The ingredient, discovered by Ryoji Kanno, a chemistry professor at the Tokyo Institute of Technology, and his colleagues is also expected to improve battery performance.
Their findings were announced by the university on July 14.
Lithium-ion batteries typically use a liquid known as the electrolyte as one of its ingredients.
As electrolytes contain flammable substances, there is a risk of leakage or catching fire. Because of that, products powered by lithium-ion batteries are sometimes prohibited from being brought onto airplanes.
The all-solid-state battery does not use any liquid materials, so it can ensure a high level of safety.
Although it is more difficult to allow electricity to pass through solid bodies than fluid, Kanno and his colleagues in 2011 succeeded in developing a solid electrolyte material, whose ionic conductivity is as high as that of liquid electrolyte.
But the material was made up of pricey rare metals.
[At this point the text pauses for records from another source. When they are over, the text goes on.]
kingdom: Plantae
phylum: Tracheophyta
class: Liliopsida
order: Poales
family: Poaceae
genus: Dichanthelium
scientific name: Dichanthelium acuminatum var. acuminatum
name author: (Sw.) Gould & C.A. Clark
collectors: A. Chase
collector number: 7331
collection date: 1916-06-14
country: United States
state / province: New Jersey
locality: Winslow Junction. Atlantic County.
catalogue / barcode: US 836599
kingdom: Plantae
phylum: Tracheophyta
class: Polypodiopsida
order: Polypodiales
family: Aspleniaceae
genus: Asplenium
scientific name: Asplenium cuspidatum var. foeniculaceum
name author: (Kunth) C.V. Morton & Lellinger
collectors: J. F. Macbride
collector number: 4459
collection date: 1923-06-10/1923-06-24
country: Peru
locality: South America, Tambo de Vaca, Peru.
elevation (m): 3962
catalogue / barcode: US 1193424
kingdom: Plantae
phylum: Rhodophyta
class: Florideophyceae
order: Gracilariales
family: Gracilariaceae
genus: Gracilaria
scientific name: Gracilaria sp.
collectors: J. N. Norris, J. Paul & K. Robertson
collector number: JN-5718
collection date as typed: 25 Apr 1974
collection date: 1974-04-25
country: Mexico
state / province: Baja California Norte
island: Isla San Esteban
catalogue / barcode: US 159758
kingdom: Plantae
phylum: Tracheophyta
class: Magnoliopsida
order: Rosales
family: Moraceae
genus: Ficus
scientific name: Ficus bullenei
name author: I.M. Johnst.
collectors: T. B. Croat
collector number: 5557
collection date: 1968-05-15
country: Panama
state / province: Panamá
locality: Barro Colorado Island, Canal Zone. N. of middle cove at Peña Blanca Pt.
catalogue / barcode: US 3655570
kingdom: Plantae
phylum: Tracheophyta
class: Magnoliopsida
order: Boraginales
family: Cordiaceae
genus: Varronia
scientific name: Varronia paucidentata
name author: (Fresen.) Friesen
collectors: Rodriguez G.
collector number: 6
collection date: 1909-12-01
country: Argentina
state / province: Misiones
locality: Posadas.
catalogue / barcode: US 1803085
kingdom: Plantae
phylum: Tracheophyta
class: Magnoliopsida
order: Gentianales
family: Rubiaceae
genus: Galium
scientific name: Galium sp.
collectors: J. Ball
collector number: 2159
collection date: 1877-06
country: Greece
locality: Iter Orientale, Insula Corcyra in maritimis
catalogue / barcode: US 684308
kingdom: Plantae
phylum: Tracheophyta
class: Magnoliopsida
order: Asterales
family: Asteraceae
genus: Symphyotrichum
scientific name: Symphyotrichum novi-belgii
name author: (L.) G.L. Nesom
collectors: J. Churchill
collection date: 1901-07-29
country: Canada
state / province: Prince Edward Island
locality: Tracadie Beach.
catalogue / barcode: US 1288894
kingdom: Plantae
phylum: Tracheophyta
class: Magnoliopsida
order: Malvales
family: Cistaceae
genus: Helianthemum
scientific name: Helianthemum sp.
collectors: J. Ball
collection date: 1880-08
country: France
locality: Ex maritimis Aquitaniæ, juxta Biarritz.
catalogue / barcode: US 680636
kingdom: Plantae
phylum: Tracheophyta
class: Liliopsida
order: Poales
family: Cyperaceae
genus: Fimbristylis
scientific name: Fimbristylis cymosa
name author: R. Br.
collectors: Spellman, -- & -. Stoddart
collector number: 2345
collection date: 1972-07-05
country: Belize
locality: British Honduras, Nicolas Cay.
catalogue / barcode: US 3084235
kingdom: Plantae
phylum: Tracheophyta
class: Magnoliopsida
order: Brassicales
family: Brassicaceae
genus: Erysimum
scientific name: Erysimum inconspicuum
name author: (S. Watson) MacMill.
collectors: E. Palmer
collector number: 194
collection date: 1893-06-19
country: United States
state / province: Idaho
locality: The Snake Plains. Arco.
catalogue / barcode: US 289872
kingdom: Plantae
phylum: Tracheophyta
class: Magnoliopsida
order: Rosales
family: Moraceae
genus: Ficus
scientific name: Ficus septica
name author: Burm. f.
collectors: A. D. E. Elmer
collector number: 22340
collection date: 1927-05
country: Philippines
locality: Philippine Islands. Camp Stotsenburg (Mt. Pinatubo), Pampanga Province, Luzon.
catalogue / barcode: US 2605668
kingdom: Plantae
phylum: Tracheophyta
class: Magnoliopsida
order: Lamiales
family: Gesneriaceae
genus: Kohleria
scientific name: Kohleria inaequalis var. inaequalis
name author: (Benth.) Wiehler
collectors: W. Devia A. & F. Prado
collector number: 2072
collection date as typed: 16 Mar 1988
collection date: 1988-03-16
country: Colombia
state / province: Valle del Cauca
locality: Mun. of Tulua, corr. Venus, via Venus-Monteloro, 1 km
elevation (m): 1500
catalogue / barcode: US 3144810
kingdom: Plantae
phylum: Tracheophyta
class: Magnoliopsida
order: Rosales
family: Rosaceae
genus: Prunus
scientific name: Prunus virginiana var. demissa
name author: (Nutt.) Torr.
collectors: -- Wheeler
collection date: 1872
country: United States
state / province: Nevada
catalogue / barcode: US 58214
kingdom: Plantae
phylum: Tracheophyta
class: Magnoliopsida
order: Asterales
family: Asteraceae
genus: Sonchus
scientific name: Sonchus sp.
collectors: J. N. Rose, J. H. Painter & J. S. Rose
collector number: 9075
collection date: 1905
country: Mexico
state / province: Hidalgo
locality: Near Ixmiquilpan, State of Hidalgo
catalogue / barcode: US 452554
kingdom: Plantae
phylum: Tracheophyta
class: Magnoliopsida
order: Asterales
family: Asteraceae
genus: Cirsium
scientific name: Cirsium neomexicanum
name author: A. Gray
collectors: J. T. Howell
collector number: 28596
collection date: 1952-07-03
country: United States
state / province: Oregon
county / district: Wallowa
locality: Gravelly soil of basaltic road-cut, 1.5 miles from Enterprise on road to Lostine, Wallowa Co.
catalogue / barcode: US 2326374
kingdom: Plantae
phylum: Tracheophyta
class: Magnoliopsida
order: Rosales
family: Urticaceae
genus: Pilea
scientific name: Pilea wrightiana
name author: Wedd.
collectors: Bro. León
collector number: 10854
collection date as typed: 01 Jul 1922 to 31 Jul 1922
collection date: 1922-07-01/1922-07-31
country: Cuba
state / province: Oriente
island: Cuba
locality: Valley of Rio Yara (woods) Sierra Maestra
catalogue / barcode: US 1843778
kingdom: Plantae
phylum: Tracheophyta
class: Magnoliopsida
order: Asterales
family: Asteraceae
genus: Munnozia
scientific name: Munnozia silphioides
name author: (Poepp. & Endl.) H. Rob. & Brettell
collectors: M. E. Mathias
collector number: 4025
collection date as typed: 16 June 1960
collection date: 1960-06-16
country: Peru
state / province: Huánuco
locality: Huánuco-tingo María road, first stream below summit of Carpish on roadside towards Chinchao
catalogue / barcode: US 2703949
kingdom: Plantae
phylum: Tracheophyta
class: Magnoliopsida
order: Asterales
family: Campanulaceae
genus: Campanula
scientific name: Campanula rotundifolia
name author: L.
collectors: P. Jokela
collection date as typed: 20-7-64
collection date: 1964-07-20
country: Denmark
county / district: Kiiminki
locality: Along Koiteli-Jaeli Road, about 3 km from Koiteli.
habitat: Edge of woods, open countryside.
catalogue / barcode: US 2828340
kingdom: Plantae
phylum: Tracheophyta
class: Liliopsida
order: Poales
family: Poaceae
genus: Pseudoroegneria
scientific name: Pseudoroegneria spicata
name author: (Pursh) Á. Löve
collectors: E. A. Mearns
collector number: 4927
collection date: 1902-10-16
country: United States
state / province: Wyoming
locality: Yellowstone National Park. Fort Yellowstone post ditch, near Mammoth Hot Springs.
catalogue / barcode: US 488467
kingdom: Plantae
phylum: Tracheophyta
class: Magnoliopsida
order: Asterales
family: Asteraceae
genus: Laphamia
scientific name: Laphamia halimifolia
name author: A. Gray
The recently found ingredient for all-solid-state batteries was developed by combining cheap materials, such as tin and silicon, but its performance is as high as liquid electrolytes at room temperature.
Costs to make batteries using the new easier-to-process material are expected to be less than one-third those of ones based on rare metals.
“It (the new material) can ensure a high level of safety and will be able to be used for various purposes, such as electric cars,” said Kanno.